Dobruja Day (Ziua Dobrogei) is a holiday of Romania celebrated every 14 November that commemorates the incorporation of the region of Northern Dobruja into Romania on 14 November 1878.

==Background==

The Principality of Romania gained Northern Dobruja (including the Danube Delta and the Snake Island) in 1878 after defeating the Ottoman Empire together with Russia in the Russo-Turkish War of 1877–1878. This territory was given by Russia as an "exchange" or "compensation" for the annexation by the latter of the Romanian region of Southern Bessarabia. Romania later conquered Southern Dobruja as well in 1913 after a war against Bulgaria, then lost the whole Dobruja (except for the Danube Delta) during World War I after the Treaty of Bucharest of 1918, regained it a year later after the Treaty of Neuilly-sur-Seine, and eventually lost Southern Dobruja after the Treaty of Craiova on 7 September 1940, this being followed by a population exchange with Bulgaria.

==Holiday proposal==
The holiday was proposed by 27 Romanian deputies and senators, who explained that the integration of Northern Dobruja together with the unification of the Romanian principalities under the Prince Alexandru Ioan Cuza marked "the beginning of the Great Union" and that they were a first step for "the recognition of Romania as a state by the European powers" and "the foundation of the modern Romanian state".

Information supplied>
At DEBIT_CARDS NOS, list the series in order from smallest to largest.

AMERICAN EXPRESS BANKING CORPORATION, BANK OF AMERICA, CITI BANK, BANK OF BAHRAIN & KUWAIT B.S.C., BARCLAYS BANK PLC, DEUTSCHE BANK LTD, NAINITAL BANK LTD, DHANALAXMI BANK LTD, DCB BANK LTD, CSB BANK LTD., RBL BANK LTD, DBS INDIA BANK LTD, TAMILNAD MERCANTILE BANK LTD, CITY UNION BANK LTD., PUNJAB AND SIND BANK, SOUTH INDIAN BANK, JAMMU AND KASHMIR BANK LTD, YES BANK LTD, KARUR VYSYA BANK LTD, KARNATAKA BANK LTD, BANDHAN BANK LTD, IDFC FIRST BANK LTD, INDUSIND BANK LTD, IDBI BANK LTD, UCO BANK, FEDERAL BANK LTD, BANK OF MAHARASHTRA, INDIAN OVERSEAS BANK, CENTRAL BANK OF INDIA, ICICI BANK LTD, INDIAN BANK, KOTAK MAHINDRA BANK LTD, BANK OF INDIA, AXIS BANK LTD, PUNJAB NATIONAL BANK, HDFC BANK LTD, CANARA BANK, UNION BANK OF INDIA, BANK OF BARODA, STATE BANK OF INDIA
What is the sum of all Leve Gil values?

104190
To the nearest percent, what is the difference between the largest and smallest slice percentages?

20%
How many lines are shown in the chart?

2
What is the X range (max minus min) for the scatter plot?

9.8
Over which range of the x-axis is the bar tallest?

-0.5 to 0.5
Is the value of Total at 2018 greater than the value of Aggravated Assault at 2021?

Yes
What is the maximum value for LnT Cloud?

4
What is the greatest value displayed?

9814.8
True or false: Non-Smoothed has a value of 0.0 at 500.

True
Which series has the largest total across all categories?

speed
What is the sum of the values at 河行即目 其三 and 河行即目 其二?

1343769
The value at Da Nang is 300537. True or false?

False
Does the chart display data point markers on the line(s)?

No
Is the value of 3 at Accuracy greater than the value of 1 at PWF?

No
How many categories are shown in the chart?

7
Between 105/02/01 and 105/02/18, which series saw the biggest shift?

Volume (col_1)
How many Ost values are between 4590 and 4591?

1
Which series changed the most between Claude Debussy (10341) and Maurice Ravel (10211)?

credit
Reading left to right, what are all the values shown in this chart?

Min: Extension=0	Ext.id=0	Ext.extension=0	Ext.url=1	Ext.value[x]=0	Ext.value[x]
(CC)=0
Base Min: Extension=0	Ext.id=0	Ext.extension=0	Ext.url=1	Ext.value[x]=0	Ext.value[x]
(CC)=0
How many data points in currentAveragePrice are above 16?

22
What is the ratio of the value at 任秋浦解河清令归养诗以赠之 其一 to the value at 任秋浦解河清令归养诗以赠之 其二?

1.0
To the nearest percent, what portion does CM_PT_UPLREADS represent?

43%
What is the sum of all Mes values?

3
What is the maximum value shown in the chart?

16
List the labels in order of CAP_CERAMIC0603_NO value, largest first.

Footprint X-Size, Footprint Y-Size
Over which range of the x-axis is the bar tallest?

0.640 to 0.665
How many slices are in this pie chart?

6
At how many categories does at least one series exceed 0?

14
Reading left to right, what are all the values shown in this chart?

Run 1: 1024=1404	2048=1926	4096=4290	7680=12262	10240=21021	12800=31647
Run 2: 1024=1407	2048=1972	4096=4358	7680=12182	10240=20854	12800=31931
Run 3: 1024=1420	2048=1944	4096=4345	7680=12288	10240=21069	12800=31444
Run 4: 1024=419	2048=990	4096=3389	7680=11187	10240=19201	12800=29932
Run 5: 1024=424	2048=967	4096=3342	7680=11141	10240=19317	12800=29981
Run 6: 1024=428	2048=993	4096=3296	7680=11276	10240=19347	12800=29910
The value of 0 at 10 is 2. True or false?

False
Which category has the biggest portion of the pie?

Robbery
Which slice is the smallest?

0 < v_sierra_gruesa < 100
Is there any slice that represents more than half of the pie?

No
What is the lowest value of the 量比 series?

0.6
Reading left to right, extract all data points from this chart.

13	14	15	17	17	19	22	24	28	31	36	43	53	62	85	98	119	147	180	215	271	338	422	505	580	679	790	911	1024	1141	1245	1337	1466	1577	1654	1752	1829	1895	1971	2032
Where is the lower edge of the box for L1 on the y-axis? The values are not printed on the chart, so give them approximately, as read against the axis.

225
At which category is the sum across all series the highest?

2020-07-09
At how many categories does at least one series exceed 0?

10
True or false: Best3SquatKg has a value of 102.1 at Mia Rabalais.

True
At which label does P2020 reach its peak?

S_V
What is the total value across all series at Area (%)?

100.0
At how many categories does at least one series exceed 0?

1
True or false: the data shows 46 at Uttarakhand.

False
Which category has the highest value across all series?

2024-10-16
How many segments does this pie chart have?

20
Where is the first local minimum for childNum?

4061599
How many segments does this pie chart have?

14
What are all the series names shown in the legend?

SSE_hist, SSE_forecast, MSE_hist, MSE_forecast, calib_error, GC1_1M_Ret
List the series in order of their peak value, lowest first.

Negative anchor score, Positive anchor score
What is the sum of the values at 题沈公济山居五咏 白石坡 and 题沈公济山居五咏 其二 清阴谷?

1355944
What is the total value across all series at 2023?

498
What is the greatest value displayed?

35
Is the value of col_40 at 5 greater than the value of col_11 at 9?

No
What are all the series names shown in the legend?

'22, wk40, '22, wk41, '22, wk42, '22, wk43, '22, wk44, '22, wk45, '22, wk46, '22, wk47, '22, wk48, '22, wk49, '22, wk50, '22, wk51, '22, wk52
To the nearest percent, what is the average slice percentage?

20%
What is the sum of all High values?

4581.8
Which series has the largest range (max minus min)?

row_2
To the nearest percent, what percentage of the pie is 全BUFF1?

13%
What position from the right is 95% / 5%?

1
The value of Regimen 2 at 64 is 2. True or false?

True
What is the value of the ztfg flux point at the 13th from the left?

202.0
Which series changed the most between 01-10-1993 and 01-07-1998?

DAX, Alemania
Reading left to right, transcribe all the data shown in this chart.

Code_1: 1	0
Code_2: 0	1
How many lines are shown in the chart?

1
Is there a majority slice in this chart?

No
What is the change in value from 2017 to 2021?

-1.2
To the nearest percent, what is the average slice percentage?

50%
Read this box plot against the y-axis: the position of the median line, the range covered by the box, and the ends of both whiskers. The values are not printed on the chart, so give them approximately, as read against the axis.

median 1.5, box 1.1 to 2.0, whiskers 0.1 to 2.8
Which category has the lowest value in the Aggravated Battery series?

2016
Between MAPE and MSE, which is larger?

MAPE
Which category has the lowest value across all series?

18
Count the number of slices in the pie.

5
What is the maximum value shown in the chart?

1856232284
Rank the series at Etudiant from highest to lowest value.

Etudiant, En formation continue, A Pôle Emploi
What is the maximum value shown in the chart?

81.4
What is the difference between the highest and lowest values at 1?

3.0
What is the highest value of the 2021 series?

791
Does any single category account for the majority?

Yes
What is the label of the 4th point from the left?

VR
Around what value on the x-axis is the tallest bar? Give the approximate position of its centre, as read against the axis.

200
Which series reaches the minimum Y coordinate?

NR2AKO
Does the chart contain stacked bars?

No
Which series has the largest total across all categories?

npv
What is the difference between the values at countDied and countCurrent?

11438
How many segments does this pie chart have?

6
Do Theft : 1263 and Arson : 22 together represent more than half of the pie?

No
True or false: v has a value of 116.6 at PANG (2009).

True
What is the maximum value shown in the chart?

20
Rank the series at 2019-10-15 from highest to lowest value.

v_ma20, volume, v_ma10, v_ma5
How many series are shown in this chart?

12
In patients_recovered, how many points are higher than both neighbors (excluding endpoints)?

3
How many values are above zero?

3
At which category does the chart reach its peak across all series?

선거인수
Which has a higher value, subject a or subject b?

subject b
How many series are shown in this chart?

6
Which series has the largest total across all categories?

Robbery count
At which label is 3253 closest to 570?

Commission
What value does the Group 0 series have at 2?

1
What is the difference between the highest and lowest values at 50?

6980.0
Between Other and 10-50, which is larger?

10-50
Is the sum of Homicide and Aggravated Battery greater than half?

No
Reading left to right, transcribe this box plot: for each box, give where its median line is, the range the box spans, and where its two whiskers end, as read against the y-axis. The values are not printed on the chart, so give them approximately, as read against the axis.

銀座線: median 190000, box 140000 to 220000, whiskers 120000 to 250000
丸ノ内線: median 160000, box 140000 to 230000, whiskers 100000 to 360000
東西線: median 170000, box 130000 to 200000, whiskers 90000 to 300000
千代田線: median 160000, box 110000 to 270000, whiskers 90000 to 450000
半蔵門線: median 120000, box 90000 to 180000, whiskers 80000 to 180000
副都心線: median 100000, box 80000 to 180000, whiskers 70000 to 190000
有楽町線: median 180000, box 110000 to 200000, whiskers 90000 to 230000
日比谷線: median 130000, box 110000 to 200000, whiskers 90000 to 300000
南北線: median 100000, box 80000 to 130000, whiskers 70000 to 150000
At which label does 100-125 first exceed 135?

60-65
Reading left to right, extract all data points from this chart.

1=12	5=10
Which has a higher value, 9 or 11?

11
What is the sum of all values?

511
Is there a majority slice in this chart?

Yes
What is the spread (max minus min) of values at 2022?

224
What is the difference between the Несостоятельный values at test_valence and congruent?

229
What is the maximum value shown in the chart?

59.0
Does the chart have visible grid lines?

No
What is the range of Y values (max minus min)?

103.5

Problem to work on> Continue the text on Dobruja Day from where it stops.

Response area>
The proposal was adopted on 19 November 2013 by the Senate and on 9 September 2015 by the Chamber of Deputies. Finally, Law No. 230/2015 on the establishment of the holiday was published by the Monitorul Oficial on 7 October 2015. According to this law, local and central authorities, as well as public cultural institutions in the country and abroad, are allowed to organize scientific and cultural programs and events. Authorities of the central and local public administration can aid materially and logistically the events organized on this day and the Romanian Radio Broadcasting Company and the Romanian Television can transmit cultural programs and broadcasts about Dobruja Day.

==Observance==
The day is celebrated by the local authorities and population of various Dobrujan cities, towns and villages such as Constanța, Tulcea, Mangalia, Medgidia, Mamaia, Cernavodă, Năvodari and Sulina. Dobruja Day is also celebrated by local Bulgarians and Lipovans.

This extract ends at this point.